# Finding a number that can divide evenly into another number?

• jim1174
In summary, when looking for a number that can divide evenly into two given numbers, there are some methods that can make the process easier. These include checking if the numbers are even, divisible by 5 or the sum of their digits is divisible by 3. This process is also known as the Euclidean algorithm.
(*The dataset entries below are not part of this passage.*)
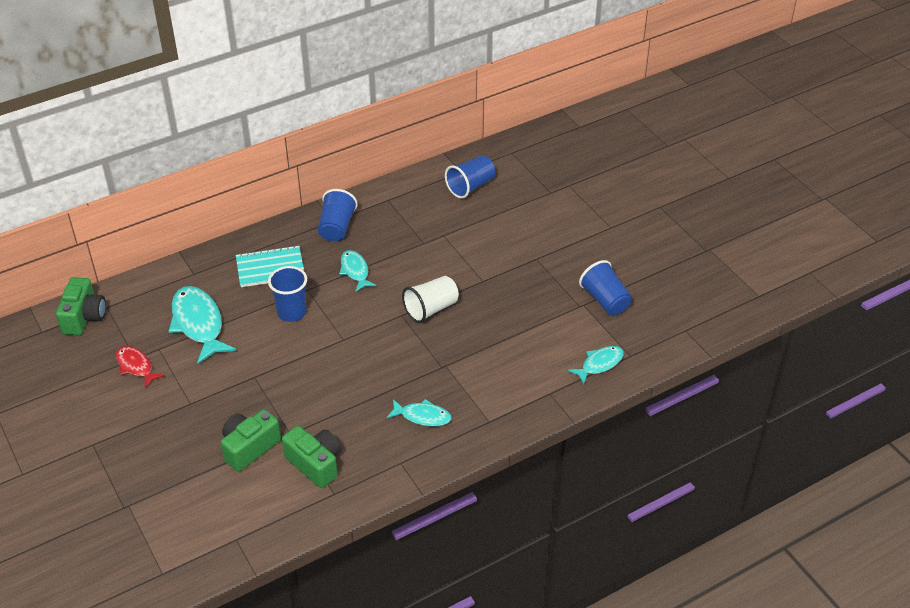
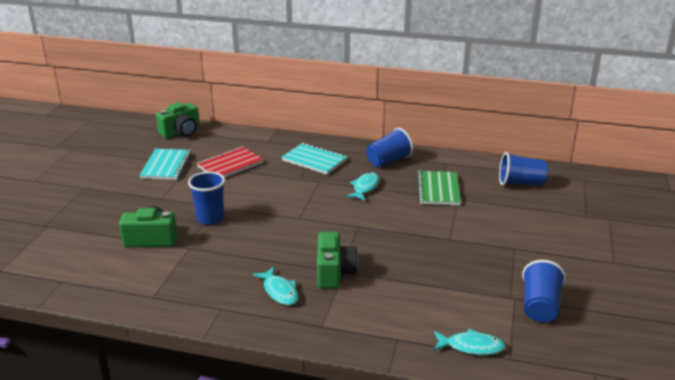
camera: 45 degrees right, 15 degrees down
red fish [116,346,165,388] -> turquoise notebook [139,149,192,180]
turquoise fish [168,286,236,364] -> red notebook [197,146,264,177]
blue cup [268,266,307,322] -> blue cup moved to [188,171,225,225]
green camera [282,426,341,488] -> green camera moved to [317,232,358,289]
white cup [402,276,459,323] -> none
none -> green notebook [417,171,461,205]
It is important to note that for fractions, there is no greatest common denominator, but rather a least common denominator.

#### jim1174

when you have two numbers and you need find a number can can divide evenly into both is there an easy method to do this

Are you thinking of the greatest common denominator?

jim1174 said:
when you have two numbers and you need find a number can can divide evenly into both is there an easy method to do this
There are some rules which can lessen the amount of work involved:
1. Even numbers are all evenly divisible by 2.
2. Numbers ending in 0 or 5 are also divisible by 5 or multiples of 5.
3. If the sum of the digits in a number can be divided evenly by 3, then the original number can also be divided by 3. For example, if n = 522, then 5 + 2 + 2 = 9, which is divisible by 3 evenly; therefore 522 is also evenly divisible by 3. (522/3 = 174)

jedishrfu said:
Are you thinking of the greatest common denominator?
Since there are no fractions involved here, you must mean "greatest common divisor". In fact there is no "greatest common denominator" for a set of fractions- there is the "least common denominator" which is a number into which all the denominators will divide.

HallsofIvy said:
Since there are no fractions involved here, you must mean "greatest common divisor". In fact there is no "greatest common denominator" for a set of fractions- there is the "least common denominator" which is a number into which all the denominators will divide.

Yes, you are right. I was thinking GCD and my memory brought up the wrong term. Thanks for the correction. I should have added a reference and then I would have caught my mistake.